> To do
Please work out how many lines in the records below include the word "middle", and reply with that number only.

Collected data entries:
────────────────

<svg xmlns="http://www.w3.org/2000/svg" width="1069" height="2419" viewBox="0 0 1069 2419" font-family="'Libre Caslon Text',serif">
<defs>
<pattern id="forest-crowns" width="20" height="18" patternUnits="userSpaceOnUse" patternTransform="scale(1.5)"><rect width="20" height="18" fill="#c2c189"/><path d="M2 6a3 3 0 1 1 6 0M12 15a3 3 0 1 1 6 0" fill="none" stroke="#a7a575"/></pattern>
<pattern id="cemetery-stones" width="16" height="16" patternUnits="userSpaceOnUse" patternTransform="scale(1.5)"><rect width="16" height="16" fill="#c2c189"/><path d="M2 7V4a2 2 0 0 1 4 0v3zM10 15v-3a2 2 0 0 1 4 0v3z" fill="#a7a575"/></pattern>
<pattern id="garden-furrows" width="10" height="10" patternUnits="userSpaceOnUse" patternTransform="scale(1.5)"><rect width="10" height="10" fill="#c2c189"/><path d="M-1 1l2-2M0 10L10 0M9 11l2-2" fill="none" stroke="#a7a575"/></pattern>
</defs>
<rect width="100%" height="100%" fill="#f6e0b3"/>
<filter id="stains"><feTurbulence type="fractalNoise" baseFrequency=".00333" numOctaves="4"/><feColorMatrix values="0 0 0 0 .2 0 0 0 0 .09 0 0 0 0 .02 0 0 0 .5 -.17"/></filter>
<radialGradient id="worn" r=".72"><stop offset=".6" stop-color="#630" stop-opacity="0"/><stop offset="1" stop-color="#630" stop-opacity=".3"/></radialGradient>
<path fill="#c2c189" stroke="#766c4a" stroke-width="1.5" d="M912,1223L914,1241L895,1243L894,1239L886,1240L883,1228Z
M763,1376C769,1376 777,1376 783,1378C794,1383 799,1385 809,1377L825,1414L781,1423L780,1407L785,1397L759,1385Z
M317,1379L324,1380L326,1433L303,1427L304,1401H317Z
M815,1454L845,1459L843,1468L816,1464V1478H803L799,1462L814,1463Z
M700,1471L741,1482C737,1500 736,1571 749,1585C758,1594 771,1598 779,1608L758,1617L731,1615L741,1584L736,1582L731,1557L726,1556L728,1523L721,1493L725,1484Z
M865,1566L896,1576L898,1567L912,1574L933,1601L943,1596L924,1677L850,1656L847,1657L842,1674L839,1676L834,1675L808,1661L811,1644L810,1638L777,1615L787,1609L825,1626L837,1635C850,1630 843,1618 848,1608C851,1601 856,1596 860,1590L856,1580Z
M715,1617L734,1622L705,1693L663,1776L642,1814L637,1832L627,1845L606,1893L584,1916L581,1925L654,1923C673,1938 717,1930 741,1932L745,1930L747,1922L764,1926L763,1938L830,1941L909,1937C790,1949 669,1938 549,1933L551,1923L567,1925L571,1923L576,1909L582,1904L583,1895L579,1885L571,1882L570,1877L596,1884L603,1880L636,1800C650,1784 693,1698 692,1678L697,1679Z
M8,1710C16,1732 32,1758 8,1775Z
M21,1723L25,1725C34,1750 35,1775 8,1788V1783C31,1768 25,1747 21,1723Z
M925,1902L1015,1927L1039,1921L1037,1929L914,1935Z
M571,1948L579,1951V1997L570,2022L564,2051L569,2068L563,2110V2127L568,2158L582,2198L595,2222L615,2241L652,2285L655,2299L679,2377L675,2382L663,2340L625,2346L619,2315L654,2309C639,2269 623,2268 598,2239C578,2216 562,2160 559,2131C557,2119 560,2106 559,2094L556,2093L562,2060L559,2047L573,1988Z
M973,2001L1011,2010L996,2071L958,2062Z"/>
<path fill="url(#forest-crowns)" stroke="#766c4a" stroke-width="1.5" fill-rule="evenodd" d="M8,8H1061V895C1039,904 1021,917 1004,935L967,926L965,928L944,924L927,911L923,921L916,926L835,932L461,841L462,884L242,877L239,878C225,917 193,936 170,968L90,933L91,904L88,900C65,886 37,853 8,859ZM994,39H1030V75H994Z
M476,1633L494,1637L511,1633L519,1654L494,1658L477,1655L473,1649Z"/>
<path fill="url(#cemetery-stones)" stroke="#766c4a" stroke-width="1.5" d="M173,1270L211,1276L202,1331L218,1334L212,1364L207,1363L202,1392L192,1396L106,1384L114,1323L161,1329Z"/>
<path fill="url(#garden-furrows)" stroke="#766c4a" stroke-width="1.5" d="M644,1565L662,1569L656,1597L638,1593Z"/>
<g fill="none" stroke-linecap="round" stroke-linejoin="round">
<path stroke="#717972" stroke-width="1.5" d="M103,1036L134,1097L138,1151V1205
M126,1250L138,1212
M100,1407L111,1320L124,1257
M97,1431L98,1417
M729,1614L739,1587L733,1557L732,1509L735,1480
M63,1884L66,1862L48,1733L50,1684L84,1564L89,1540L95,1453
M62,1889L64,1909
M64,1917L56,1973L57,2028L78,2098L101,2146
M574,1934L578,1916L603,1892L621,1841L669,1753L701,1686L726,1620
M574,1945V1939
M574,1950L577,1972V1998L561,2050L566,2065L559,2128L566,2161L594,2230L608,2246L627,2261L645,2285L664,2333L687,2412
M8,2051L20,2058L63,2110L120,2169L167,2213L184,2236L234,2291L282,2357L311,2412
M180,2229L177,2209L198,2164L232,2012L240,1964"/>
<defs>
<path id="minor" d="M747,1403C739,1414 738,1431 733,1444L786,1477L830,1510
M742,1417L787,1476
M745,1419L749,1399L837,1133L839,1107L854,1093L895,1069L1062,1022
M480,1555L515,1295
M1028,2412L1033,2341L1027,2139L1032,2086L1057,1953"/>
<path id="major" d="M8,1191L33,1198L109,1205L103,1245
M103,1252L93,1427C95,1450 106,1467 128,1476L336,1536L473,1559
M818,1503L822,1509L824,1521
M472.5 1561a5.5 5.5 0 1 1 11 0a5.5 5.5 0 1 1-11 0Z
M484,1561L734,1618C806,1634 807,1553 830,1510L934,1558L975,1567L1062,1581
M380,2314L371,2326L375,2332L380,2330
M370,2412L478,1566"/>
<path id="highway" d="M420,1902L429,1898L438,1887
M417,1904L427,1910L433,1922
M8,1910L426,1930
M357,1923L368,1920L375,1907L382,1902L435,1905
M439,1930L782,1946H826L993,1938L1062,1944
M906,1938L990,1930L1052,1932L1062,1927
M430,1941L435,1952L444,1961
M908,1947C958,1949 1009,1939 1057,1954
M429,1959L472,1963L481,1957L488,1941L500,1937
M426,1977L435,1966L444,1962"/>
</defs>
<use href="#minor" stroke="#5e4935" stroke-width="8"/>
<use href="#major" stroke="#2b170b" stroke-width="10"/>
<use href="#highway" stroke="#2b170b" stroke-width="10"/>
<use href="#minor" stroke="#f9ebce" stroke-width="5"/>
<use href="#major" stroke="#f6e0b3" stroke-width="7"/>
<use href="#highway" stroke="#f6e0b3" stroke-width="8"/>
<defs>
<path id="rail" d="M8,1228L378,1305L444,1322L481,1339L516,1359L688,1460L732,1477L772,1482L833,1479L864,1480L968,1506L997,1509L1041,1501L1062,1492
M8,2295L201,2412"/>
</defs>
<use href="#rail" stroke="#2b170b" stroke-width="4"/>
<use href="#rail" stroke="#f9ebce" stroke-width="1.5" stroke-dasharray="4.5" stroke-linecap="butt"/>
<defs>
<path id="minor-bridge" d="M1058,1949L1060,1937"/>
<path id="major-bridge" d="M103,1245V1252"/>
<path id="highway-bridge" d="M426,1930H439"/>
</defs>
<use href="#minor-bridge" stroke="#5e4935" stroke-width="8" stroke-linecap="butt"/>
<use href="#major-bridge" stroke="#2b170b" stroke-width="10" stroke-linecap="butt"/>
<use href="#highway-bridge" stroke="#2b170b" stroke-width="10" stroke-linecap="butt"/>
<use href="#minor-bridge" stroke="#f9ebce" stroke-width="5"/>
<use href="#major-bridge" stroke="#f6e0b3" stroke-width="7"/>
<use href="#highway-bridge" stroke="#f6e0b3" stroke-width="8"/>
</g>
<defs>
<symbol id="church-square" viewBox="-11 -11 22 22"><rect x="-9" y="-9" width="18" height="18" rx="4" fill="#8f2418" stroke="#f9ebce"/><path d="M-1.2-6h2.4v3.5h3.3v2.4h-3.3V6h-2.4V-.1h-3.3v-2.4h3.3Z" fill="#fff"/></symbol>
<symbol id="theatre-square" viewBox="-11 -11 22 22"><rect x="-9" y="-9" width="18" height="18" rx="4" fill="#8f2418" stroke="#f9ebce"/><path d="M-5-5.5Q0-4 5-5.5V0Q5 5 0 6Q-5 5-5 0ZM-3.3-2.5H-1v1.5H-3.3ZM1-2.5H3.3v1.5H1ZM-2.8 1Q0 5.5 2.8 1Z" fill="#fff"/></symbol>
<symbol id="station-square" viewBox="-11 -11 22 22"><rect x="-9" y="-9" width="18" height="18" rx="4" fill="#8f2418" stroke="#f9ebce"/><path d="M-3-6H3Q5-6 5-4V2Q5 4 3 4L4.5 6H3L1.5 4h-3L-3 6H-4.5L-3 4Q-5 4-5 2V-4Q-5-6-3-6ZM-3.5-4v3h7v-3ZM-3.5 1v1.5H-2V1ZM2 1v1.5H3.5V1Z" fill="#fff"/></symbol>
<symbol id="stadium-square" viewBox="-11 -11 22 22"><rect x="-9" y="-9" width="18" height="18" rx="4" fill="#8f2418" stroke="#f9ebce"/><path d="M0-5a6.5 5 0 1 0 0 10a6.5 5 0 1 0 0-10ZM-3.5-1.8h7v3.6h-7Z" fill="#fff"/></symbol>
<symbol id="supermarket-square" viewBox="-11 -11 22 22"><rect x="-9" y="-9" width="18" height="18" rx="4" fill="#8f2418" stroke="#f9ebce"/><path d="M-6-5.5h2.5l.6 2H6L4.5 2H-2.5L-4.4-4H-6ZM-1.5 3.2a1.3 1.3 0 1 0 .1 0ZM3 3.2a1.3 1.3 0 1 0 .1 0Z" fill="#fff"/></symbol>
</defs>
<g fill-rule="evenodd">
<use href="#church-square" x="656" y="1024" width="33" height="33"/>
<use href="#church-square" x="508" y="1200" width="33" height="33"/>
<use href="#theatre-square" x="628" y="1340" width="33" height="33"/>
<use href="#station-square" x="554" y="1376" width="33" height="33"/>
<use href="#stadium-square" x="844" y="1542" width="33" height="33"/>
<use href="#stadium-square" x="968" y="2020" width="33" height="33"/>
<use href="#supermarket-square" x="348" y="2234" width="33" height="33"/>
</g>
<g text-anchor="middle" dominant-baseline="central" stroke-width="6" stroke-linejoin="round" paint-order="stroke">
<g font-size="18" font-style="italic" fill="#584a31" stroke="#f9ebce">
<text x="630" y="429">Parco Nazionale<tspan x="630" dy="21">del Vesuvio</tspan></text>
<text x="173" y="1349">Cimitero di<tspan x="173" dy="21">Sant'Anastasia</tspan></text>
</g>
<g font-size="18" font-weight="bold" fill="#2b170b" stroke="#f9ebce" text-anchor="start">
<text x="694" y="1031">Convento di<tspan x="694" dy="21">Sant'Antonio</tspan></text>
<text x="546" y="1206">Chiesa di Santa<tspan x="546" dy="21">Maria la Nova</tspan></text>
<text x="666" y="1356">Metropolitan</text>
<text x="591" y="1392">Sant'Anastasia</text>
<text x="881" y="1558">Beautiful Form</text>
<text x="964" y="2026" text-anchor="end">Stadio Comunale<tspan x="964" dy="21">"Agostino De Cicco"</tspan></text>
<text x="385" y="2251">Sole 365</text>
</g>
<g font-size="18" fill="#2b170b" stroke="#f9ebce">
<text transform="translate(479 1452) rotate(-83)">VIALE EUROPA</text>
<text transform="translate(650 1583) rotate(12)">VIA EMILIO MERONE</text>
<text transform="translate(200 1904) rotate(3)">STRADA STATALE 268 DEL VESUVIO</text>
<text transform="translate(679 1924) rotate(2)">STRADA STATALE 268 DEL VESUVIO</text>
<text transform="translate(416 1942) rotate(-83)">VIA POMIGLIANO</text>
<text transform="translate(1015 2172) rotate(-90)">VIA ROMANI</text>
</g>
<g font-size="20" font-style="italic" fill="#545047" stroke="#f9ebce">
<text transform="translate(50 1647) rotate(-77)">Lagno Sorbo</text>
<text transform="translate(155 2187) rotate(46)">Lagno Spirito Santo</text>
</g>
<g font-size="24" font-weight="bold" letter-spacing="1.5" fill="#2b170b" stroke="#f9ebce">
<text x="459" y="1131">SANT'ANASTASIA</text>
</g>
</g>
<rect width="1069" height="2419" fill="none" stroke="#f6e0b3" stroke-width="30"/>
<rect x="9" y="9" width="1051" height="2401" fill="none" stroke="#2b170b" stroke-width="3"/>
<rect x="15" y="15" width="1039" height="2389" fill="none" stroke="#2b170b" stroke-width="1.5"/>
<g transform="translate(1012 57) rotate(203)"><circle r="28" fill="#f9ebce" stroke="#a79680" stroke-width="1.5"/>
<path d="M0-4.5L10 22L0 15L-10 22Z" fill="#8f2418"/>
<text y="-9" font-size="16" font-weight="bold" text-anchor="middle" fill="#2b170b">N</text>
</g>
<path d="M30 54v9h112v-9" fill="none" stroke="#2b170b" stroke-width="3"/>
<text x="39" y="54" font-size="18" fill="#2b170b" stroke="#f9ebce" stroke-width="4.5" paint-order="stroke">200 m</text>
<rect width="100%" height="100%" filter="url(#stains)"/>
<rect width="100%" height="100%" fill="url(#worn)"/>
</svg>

────────────────

> Completed task
2